The correlation between the measured pH values and the impedance of each buffer was plotted using MATLAB2020b software.
4. Conclusions and Future Work
In this study, the potential of using ISF pH as a biomarker for hypoxia is considered. The basis for this consideration is two-fold: (1) pH levels quickly change in response to hypoxic events due to the limited buffering capacity of ISF; (2) there is potential to monitor ISF much less invasively compared to blood sampling. To develop novel sensors to monitor ISF pH, there is a requirement to develop electrically representative and pH-representative liquid mimics, and the evaluation of various candidate mimics is described.
In this study, eight buffers were prepared as potential ISF mimics, with pH values ranging from 6.00 to 8.00. All solutions were standardized to a concentration of 0.1 M, and experiments were conducted at room temperature. The candidate buffers were assessed in terms of their pH profile and their electrical conductivity compared to human ISF. Based on our experimental findings, it has been found that the BES buffer and HCl-CBC buffer can effectively mimic the metabolic acidosis induced by asphyxia. Conversely, the metabolic alkalosis effect can be mimicked using BTP, Trizma, and NaOH-BTP.
To the best of the authors’ knowledge, this is the very first study to design ISF-mimicking solutions based on physiological (pH) and electrical properties. As the fabrication of ISF phantoms to evaluate metabolic disorders (or asphyxia) or alkalosis based on electrical characterization is a relatively new approach, there are some limitations to our study.

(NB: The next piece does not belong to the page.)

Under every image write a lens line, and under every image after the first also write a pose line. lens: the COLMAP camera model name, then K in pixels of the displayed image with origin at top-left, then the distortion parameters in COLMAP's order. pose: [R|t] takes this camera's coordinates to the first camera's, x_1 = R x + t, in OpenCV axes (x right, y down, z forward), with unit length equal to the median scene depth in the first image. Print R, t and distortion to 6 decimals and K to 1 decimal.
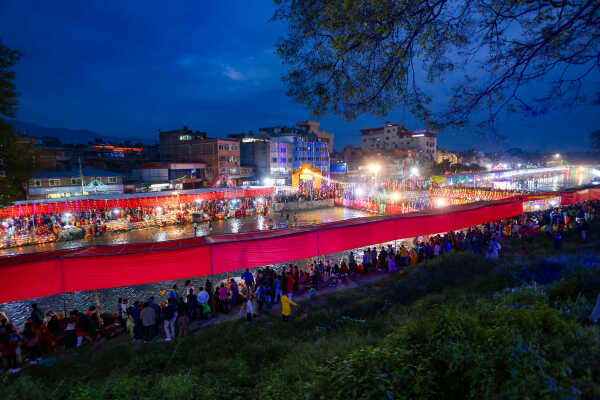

The study primarily focused on mimicking pH and electrical properties and did not directly consider other vital physiological parameters such as oxygen species and carbon dioxide levels. While the effect of these parameters is considered implicitly in terms of pH values, considering these additional parameters in preparing mimicking solutions would provide a more accurate physiological representation of ISF. Another limitation of this study is the lack of measurements of real human ISF for direct comparison of physiological and electrical properties of the interstitial-fluid-mimicking solutions and real human interstitial fluid samples. The practical constraints associated with obtaining sufficient quantities of human interstitial fluid present challenges in conducting these direct comparisons. This limitation restricts the ability to validate the developed interstitial-fluid-mimicking solutions against real ISF samples.
In summary, the current study provides valuable insights into the development of interstitial-fluid-mimicking solutions for hypoxia detection based on pH and electrical properties. However, to enhance the robustness and applicability, future studies can build upon this work by considering additional physiological parameters in preparation of mimicking solutions and incorporating direct comparisons between the prepared interstitial-fluid-mimicking solutions and actual human interstitial fluid samples. These additional analyses would strengthen the evaluation of the interstitial-fluid-mimicking solutions and provide further evidence of their suitability for pre-clinical assessments.